Gloster. Hieher, nakter Bursche.

Edgar. Der arme Tom friert, ich kan es nicht länger verheelen.

Gloster. Komm hieher, Bursche.

Edgar. Und doch muß ich; Gott behüte deine lieben Augen, sie bluten.

Gloster. Kennst du den Weg nach Dover?

Edgar. Gatter und Zäune, Postweg und Fußsteg: Der arme Tom ist um seine guten Sinnen gekommen. Gott behüte dich vor dem bösen Feind, alter Mann. Fünf Feinde sind auf einmal in dem armen Tom gewesen; Obidicut, der Hureteufel, Hobbididen, der Fürst der Taubheit; Mahu, des Stehlens, Mohu, des Mordens, und Flibbertigibbet, der Grimassen-Teufel, der seither die Kammer-Jungfern und Stuben-Mädchen besizt.Shakespear läßt den Edgar in seinen phantastischen Reden öfters auf eine niederträchtige Betrügerey etlicher Englischen Jesuiten zielen, die um selbige Zeit in Gesellschaften Stoff zur Unterredung gab, weil eben damals eine von dem nachmaligen Erzbischof von York Dr. Harsenet mit grosser Kunst und Stärke geschriebene Geschichte derselben zum Vorschein kam, unter dem Titel: Entdekung merkwürdiger Papistischer Betrügereyen, um Ihrer Majestät Unterthanen von ihrer Pflicht abzuziehen u.s.w. unter dem Vorwand Teufel auszutreiben, gespielt von Edmunds sonst Weston genannt, einem Jesuiten, und verschiedenen Römischen Priestern, seinen boshaften Gesellen. 1603. Diese Jesuitische Comödie wurde zur Zeit der berühmten Spanischen Armada gegen England gespielt, und hatte zur Absicht, zu Beförderung des Spanischen Vorhabens, Proselyten unter dem Pöbel zu machen. Die vornehmste Scene war in der Familie eines Hrn. Edmund Pekham, eines Catholiken, wo Marwood, ein Bedienter von Hrn. Anton Babington, Trayford, ein Bedienter des Hrn. Pekham und drey Kammer-Mädchen in diesem Hause für besessen ausgegeben, und von gedachten Priestern in die Cur genommen wurden. Die fünf barbarischen Teufel, von denen Edgar spricht, sind eben die, von denen ermeldte fünf dienstbare Personen besessen seyn sollten.

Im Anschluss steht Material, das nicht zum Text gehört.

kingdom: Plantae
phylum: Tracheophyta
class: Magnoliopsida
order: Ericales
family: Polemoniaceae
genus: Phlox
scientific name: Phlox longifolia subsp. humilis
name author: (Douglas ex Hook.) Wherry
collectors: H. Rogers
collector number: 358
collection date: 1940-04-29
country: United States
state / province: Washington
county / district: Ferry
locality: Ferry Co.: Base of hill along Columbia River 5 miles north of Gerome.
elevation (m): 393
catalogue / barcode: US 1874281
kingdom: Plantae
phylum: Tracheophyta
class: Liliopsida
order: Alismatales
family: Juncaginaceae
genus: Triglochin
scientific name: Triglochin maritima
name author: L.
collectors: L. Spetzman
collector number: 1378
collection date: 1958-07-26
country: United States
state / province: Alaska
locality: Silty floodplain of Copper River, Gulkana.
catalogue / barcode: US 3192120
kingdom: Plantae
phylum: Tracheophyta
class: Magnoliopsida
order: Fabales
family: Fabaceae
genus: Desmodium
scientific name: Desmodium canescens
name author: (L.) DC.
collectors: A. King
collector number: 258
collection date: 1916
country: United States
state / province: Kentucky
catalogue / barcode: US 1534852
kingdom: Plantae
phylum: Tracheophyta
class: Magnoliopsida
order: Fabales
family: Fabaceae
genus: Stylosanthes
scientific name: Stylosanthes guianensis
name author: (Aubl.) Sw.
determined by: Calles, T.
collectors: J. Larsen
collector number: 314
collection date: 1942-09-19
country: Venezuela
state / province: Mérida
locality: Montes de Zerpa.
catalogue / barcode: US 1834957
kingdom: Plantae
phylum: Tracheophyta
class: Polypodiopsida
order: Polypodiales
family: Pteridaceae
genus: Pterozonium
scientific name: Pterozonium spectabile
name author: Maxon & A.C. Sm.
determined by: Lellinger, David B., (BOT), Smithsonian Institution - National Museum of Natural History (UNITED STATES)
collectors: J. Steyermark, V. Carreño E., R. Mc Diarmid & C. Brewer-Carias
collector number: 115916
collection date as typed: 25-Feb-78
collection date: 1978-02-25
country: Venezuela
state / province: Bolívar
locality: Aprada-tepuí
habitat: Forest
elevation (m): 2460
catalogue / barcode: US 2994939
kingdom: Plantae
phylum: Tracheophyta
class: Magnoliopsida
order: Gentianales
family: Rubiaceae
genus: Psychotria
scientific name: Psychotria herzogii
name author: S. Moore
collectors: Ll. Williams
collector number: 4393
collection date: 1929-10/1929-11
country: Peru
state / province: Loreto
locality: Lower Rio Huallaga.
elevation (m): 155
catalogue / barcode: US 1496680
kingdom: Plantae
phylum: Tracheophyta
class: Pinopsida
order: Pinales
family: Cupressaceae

Gloster. Hier, nimm diesen Beutel, du den des Himmels Plagen allen Streichen des Unglüks ausgesezt haben. Daß ich elend bin, macht dich glüklicher. Theilet immer so, ihr Götter; Laßt den reichen, von Ueberfluß und Wollust berauschten Mann, der euern Schiksalen Troz bietet, und das Elend seiner Nebengeschöpfe nicht sehen kan, weil er's nicht fühlt, laßt ihn schleunig eure Allmacht fühlen; so wird Freygebigkeit den unmässigen Ueberfluß dämpfen, und ein jeder Mensch genug haben. Kennst du Dover?

Edgar. Ja, Herr.

Gloster. Es ist ein Hügel dort, dessen hoher und überhangender Gipfel fürchterlich über die angrenzende Tieffe herabsieht. Bring mich auf die äusserste Spize desselben, und ich will dir etwas geben, das deinem armseligen Zustand ein Ende machen wird; von dort aus werd' ich keinen Führer mehr nöthig haben.

Edgar. Gieb mir deinen Arm, der arme Tom soll dich führen.